Given a price, she shuffles off to ponder it from the deeper recesses of the large resale space – the former Campau Carpets & Linoleum Company. So, how’s business?
“I made $15 yesterday – all day,” he grumbles. “I thought this might be a good line to get into. Maybe I should have you put ‘Fire Sale’ in my ad.”
He’s kidding, but then there are times like that in the city for most everyone these days. He grouses that a competitor down the street is selling things for “two or three dollars.” Still, he keeps trying to drum up ideas to get business flowing more steadily.
“The City Council’s been doing a good job, but this town’s in bad shape,” Kapusniak laments.
So what does he think of their recently proposed ordinance (since defeated) that would have required all second-hand stores to record substantial information about any merchandise they receive?
“I blame it on the pawn shops in town. They never should have been licensed,” he sniffs.
For his part, he claims not to let anyone shady looking into the store, advising them to move on down the Campau line.

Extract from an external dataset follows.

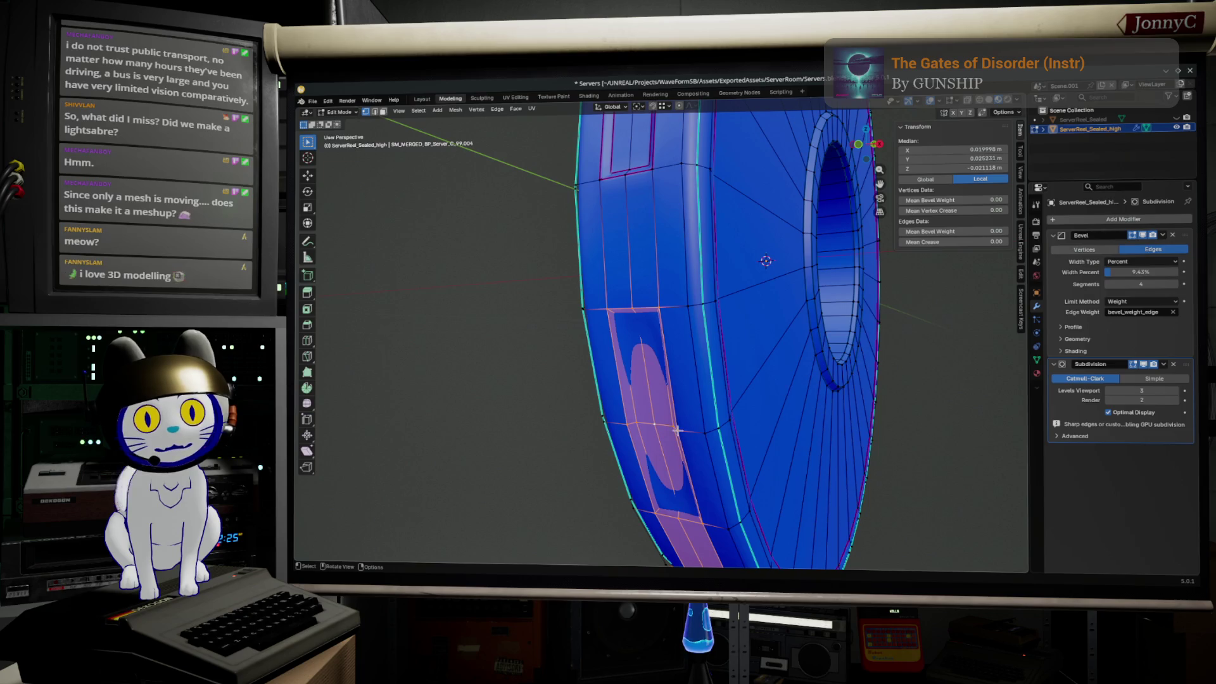
- Select the vent's two side edges in edge mode and show the housing as wireframe
{"action": "left_click", "coordinate": [642, 434]}
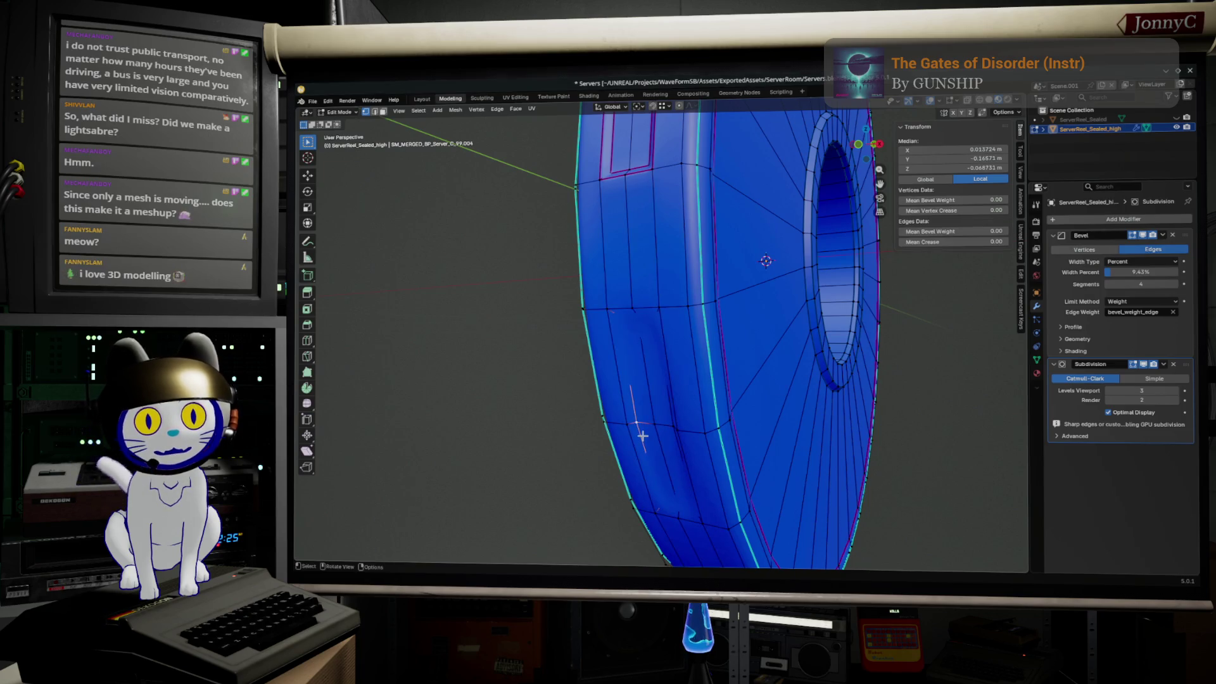
{"action": "left_click", "coordinate": [381, 112]}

“They’re coming in here everyday,” he adds, and continues, “I won’t buy anything off of anyone unless I know ‘em personally.”
Asked to name the oddest item he’s been brought lately, he ponders a moment before answering in bemused question form, “Computers? A wooden ladder?” He shakes his head at the recollection.
The free phone queue shows little sign of abating as the afternoon drifts on. And yet, for all the people in the store, it’s not translating into any business for the resale shop, at least not yet.
Kapusniak sighs, resigned.
In tough economic times like these, a business that sells used items for used item prices should have them packing the place. Meanwhile, signs adorn the building’s façade, indicating the space as for sale.
One thing that should generate some additional revenue is a nice selection of holiday items, most quite reasonably priced. Once in the store and looking, clearly the hope is that other items will be discovered, and purchased, as well.
For Kapusniak, as for so many local merchandisers, it can’t come soon enough.